We can be proud that nine of Scotland’s universities are in the global top 200 for international outlook, as that demonstrates our appeal to students and academics from across the world. However, with Brexit, our universities stand to lose the opportunity to collaborate with other European universities; they also stand to lose students, who are worried about their right to study here. According to Universities and Colleges Admissions Service statistics, EU students coming to Scotland fell by 10 per cent in 2017. Can we blame them for being worried about the implications of Brexit and what it might mean for their right to study at our universities? It sends out the wrong message—that they are unwelcome—when the truth is that Scotland has always welcomed citizens from the EU and beyond with open arms.
Ross Greer and others have mentioned the importance of the Erasmus programme, which was championed by Winnie Ewing when she was a member of the European Parliament. My daughter benefited hugely from her year abroad—she is now bilingual and working in Paris. I brought my children up to believe that the world was their oyster; little did I believe that I was telling them a lie.
Our loss is other European universities’ gain. The centre for global higher education at University College London has reported that it became evident in February 2018 that European universities were using the uncertainty of Brexit to poach UK-based academics, with Germany in particular standing to benefit.
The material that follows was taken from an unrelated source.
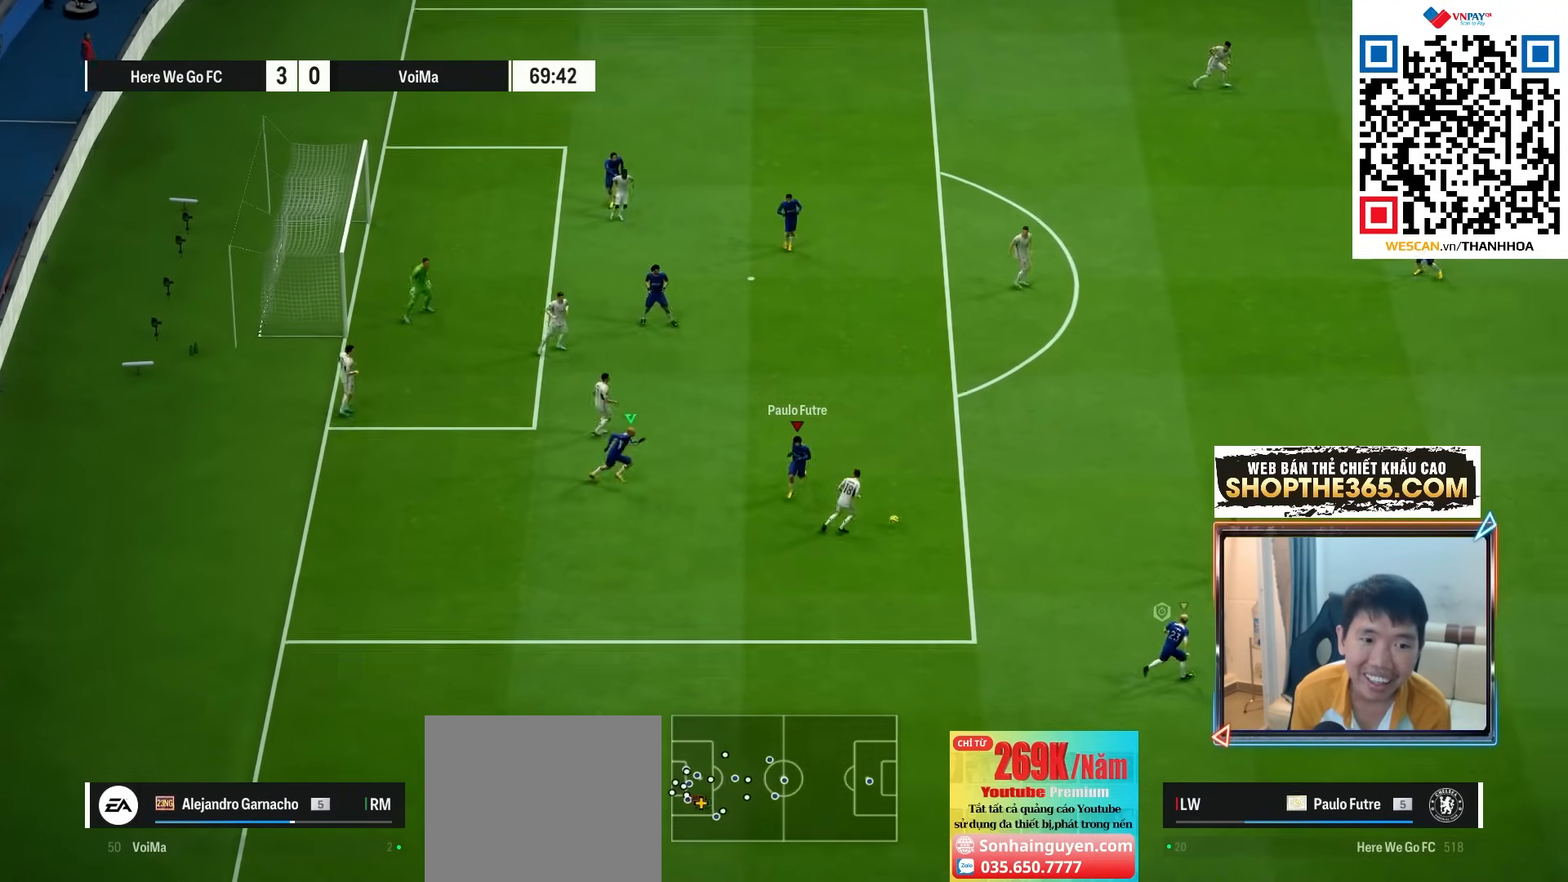
{"buttons": ["R1"], "left_stick": "up-right", "right_stick": "center", "events": [[50, "L1", "down"], [100, "CROSS", "down"], [117, "R2", "up"], [150, "left_stick", "up-right"], [183, "L1", "up"], [367, "CROSS", "up"]]}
The report notes that Germany sees Brexit as a “window of opportunity” to attract UK-based researchers, which is ironic considering the relentless promises about the opportunities of Brexit that we hear from the Conservative Government.
The real opportunities could be grasped by remaining in the European single market and the customs union. That would avert the need to consider any sort of contingency planning to protect our valued educational institutions from the damaging consequences of Brexit. Instead, not only is our higher education sector facing threats but, as we now know, the very being of the Scottish Parliament is being threatened by the shameful Tory Westminster Government.